→ Consegna
Puoi continuare il testo sulla risoluzione 2803 del Consiglio di sicurezza dell'ONU su Gaza, riprendendo subito dopo la sua ultima frase?

Gaza. Il Consiglio di sicurezza dell’ONU contro il diritto internazionale
Il tentativo di cancellare il diritto applicabile alla Palestina trova un’ulteriore conferma nella risoluzione 2803 del Consiglio di sicurezza. Adottata il 17 novembre 2025 con tredici voti favorevoli, nonostante l’astensione di Russia e Cina, tale risoluzione si pone in contrasto con il diritto internazionale. Ne consegue che gli Stati membri delle Nazioni Unite non dovrebbero partecipare né alla “forza internazionale” né al “consiglio di pace” previsti dall’organo politico dell’ONU.
Nel 2024, la Corte internazionale di Giustizia (CIG) ha stabilito che Israele, avendo violato norme imperative del diritto internazionale (le cosiddette norme jus cogens1), doveva, senza negoziazioni, ritirarsi dal territorio palestinese occupato, smantellare gli insediamenti e riparare tutti i danni causati dalla sua occupazione illegale. La CIG ha inoltre ricordato che tutti gli Stati dovevano adottare misure volte a costringere Israele al ritiro e a prevenire il genocidio di Gaza. Il previsto ritiro di Israele, stabilito per settembre 2025 dalla risoluzione dell’Assemblea Generale del 18 settembre 2024, non è avvenuto e sono pochi gli Stati che hanno adottato la condotta richiesta di fronte al genocidio di Gaza.
Di contro, c’è stato il tentativo di un’iniziativa diplomatica franco-saudita di tornare ai consolidati metodi dei negoziati, sostenendo la nascita di uno Stato palestinese ridimensionato: è quanto figura nella dichiarazione di New York, approvata dall’Assemblea Generale il 10 settembre 2025. A margine di questa Assemblea Generale, il presidente degli Stati Uniti ha presentato il suo piano per Gaza. La prima fase, l’unica accettata dai gruppi combattenti palestinesi, ha condotto a un cessate il fuoco — successivamente violato da Israele — e alla liberazione degli israeliani detenuti a Gaza, nonché di centinaia di prigionieri palestinesi detenuti da Israele. Le condizioni dei prigionieri rilasciati, così come lo stato dei corpi restituiti, attestano sevizie inflitte di particolare gravità.

→ Righe fornite
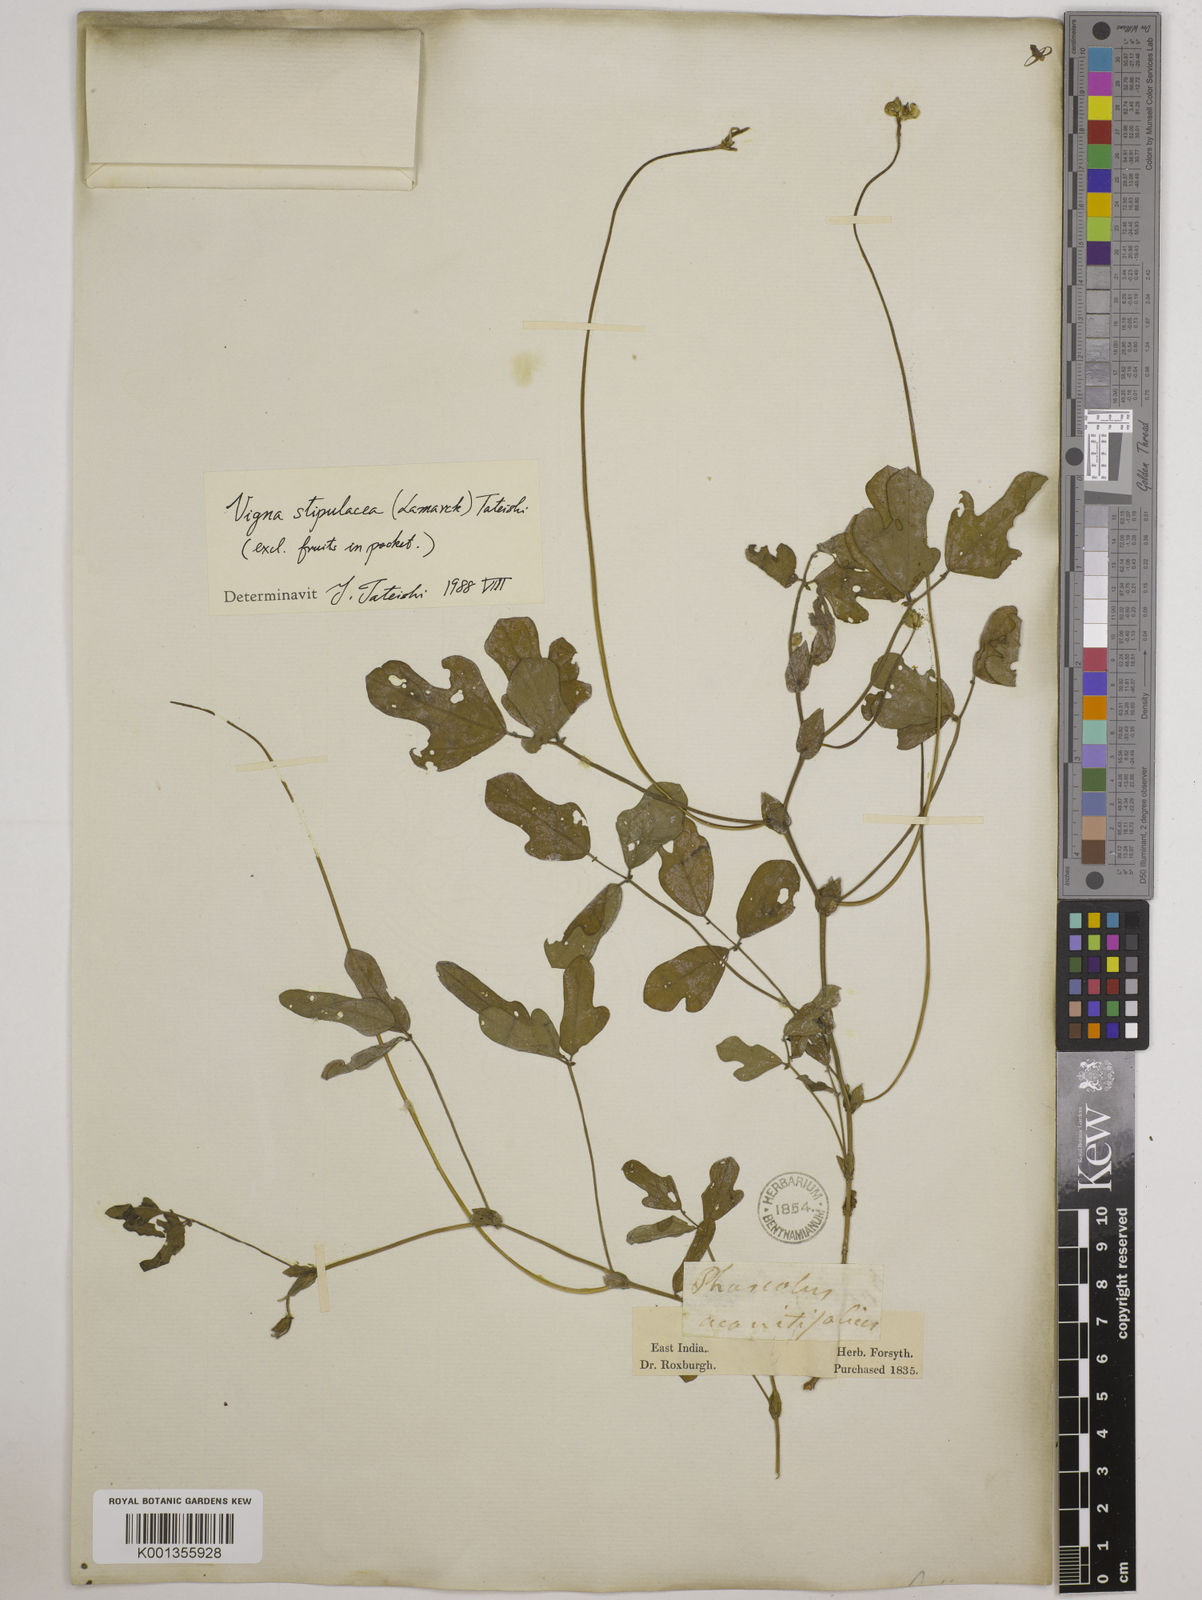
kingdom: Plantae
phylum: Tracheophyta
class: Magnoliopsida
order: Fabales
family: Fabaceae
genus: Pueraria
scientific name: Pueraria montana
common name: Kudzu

→ Risposta scritta
Mentre il piano di Trump veniva approvato da numerosi Stati durante la conferenza di Sharm el-Sheikh del 13 ottobre 2025, gli Stati arabi o musulmani invitati a partecipare alla forza internazionale prevista chiedevano che un mandato dell’ONU ne autorizzasse la partecipazione. Per questo motivo gli Stati Uniti hanno sottoposto il loro piano al Consiglio di sicurezza, nonostante per oltre due anni avessero impedito al Consiglio di intervenire di fronte al genocidio di Gaza, ricorrendo ripetutamente al veto.
Il Consiglio di sicurezza non enuncia il diritto
Ciò significa che la risoluzione 2803, con la quale il Consiglio di sicurezza “fa proprio” il piano Trump ad essa allegato, può cancellare e sostituire il diritto internazionale applicabile? In realtà, il Consiglio di sicurezza non ha la funzione di enunciare il diritto internazionale, né di modificarne il contenuto. Secondo la Carta delle Nazioni Unite, il Consiglio è responsabile del mantenimento della pace e della sicurezza internazionale (articolo 24) ed esercita i suoi poteri ai sensi dei capitoli VI e VII. Sulla base del capitolo VII, può decidere misure vincolanti per gli Stati e, se necessario, autorizzare l’uso della forza per intervenire in situazioni di grave crisi. Il Consiglio agisce mediante risoluzioni specifiche, in situazioni determinate, con l’obiettivo di mantenere o ripristinare la pace. Non legifera né decide, in diritto, sulle controversie. Inoltre, il Consiglio non può adottare qualsiasi decisione, in qualsiasi situazione, e deve “agire in conformità con gli scopi e i principi delle Nazioni Unite”.
La questione del controllo del Consiglio di sicurezza, ovvero del controllo della legalità delle sue risoluzioni, è stata al centro dell’attenzione internazionale, in particolare a partire dalle risoluzioni adottate contro la Libia a seguito dell’attentato di Lockerbie nel 19882. Una questione discussa davanti a vari giudici in relazione alla situazione nell’ex Jugoslavia (Tribunale penale per l’ex Jugoslavia), alla lotta contro il terrorismo (Corte di Giustizia dell’Unione europea) e all’intervento in Iraq del 2003 (Corte europea dei diritti dell’uomo). Sebbene sia difficile controllarne la legalità, i giuristi sanno che non è impossibile. In un mondo ideale, l’Assemblea Generale potrebbe, ad esempio, adire la Corte Internazionale di Giustizia affinché esamini la conformità della risoluzione 2803 al proprio parere del 2024. Ma il 2025 ci ha insegnato che non bisogna aspettarsi troppo dall’Assemblea Generale.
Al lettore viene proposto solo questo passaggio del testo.